__Document text__
+ + + + + + +

Moreover, the affidavit acknowledges,

I fully understand that the termination suit may or may not be combined with a suit to adopt my child.  I
understand that, either way, once the Court terminates my parental rights, I have no further say concerning
my child, whether or not my child is adopted then or at some later time.

The affidavit was executed in the proper form.  See Tex. Fam. Code Ann.
§ 161.103; V.R.W., 41 S.W.3d at 190 (“An affidavit of relinquishment in proper form is prima facie evidence of
its validity.”).  The social worker who performed a social study on the Monroes in December of 2004 stated in
her report that she explained to James Jr. and the Monroes that the court has the final decision with regard to
the placement of J.A.M.J.  James Jr. was also represented by counsel at the time he executed his affidavit.

James Jr. and the Monroes filed a motion for new trial, but the record contains no indication that the court held
an evidentiary hearing on the motion.  Additionally, James Jr. and the Monroes did not support the motion with
affidavits or other evidence.  The record also contains no evidence that James Jr. believed he was executing
his affidavit of relinquishment on the express condition that the court appoint the Monroes as managing
conservators of J.A.M.J.

We follow those authorities that hold that a designation of a managing conservator in a relinquishment
affidavit does not, standing alone, conclusively establish a lack of voluntariness where the parent is informed
that he has “no further say concerning the child.”  See D.R.L.M., 84 S.W.3d at 297–99; V.R.W., 41 S.W.3d at
193.  We hold that James Jr. and the Monroes have not conclusively established that James Jr. involuntarily
executed his affidavit of relinquishment of parental rights so as to overcome the trial court’s finding.  See D.R.
L.M., 84 S.W.3d at 297–99 (holding evidence was sufficient to support presumed finding that affidavit of
relinquishment was voluntary); V.R.W., 41 S.W.3d at 193 (same); In re Bruno, 974 S.W.2d 401, 405–06 (Tex.
App.—San Antonio 1998, no pet.) (same).  We therefore conclude the evidence is legally sufficient to support
the trial court’s presumed finding that James Jr. voluntarily executed his affidavit of relinquishment of parental
rights.

+ + + + + + +

__Set exercise 1__
In the court opinion, when did the social worker do her social study on the Monroes?
__Set exercise 2__
Carry the court opinion forward from its final sentence.

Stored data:
+ + + + + + +

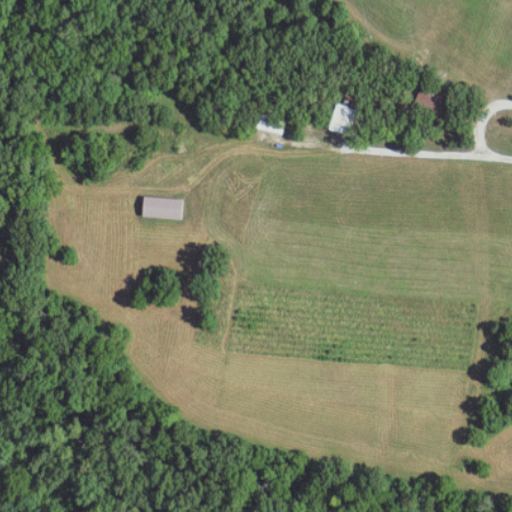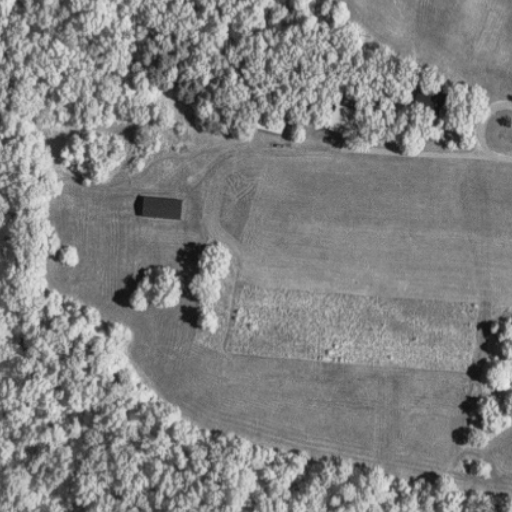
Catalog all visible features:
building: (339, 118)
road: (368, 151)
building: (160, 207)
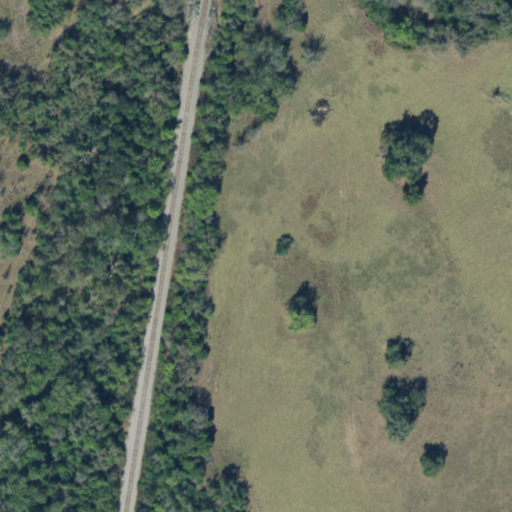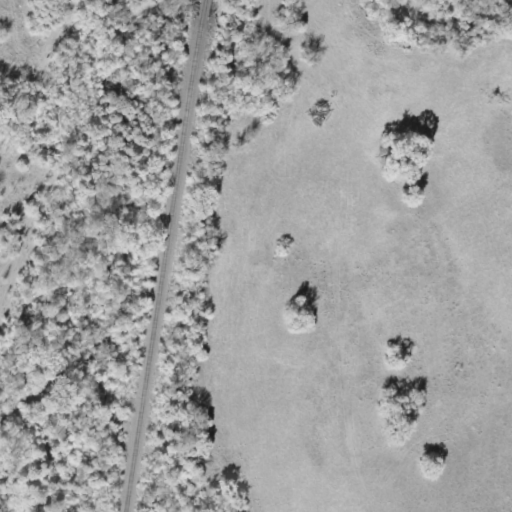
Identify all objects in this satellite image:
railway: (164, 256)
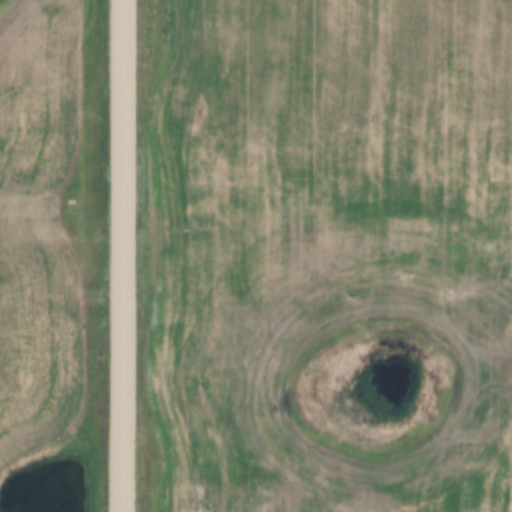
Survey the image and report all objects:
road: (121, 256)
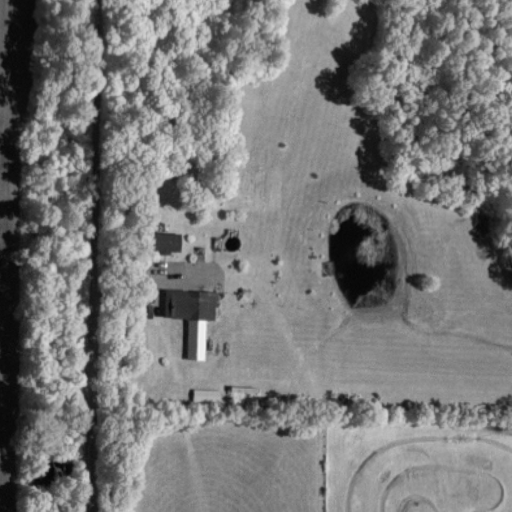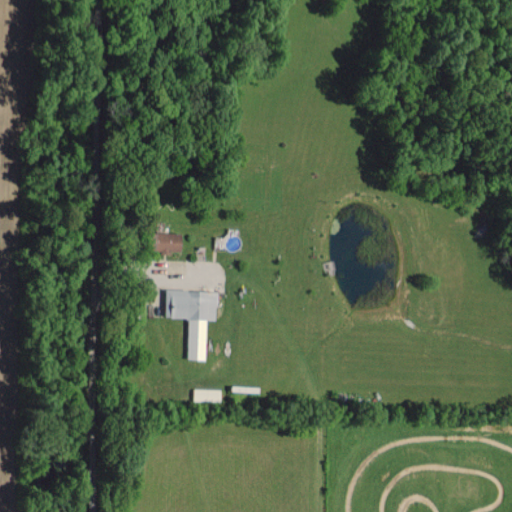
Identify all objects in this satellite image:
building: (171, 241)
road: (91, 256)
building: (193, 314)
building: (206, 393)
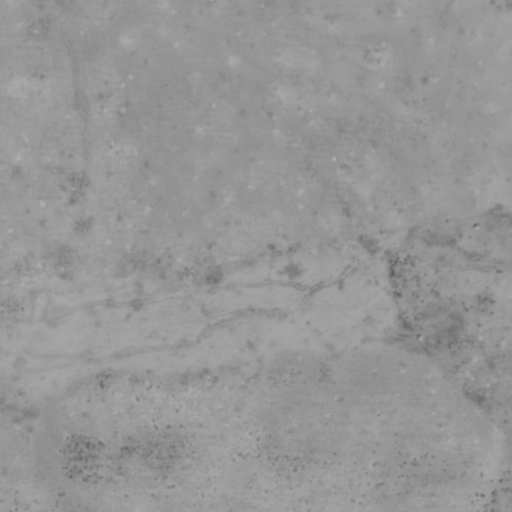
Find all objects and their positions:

+ + + + + + +

__Written answer 1__
December of 2004.

__Written answer 2__
Managing Conservator

In their second issue, James Jr. and the Monroes contend that the trial court abused its discretion in denying
conservatorship rights to the Monroes.  Specifically, James Jr. and the Monroes contend that the evidence is
legally and factually insufficient to support a finding that granting managing conservatorship rights to the
Monroes would not be in the best interest of J.A.M.J.  In the trial court’s findings of fact, the court states that
the appointment of AIM as sole managing conservator is in the best interest of J.A.M.J.  In making this finding,
the trial court necessarily determined that appointment of the Monroes as managing conservators was not in
the best interest of J.A.M.J.  See Tex. Fam. Code Ann.
§ 153.374(b) (“The person or agency designated to serve as managing conservator shall be appointed
managing conservator unless the court finds that the appointment would not be in the best interest of the
child.”); D.R.L.M., 84 S.W.3d at 297.  According to Texas Rule of Civil Procedure 299, we presume the trial
court found that appointment of the Monroes as managing conservators was not in the best interest of J.A.M.
J.  See Tex. R. Civ. P. 299 (omitted elements are presumed in support of judgment).

Family Code section 161.001 authorizes a trial court to terminate a parent-child relationship if the court finds
by clear and convincing evidence that the parent has executed an unrevoked affidavit of relinquishment of
parental rights and that termination is in the best interest of the child.  Tex. Fam. Code Ann.
§ 161.001(1)(K), (2).

If the court terminates the parent-child relationship with respect to both parents or to the only living parent, the
court shall appoint a suitable, competent adult, the Department of Protective and Regulatory Services, a
licensed child-placing agency, or an authorized agency as managing conservator of the child.  An agency
designated managing conservator in an unrevoked or irrevocable affidavit of relinquishment shall be
appointed managing conservator.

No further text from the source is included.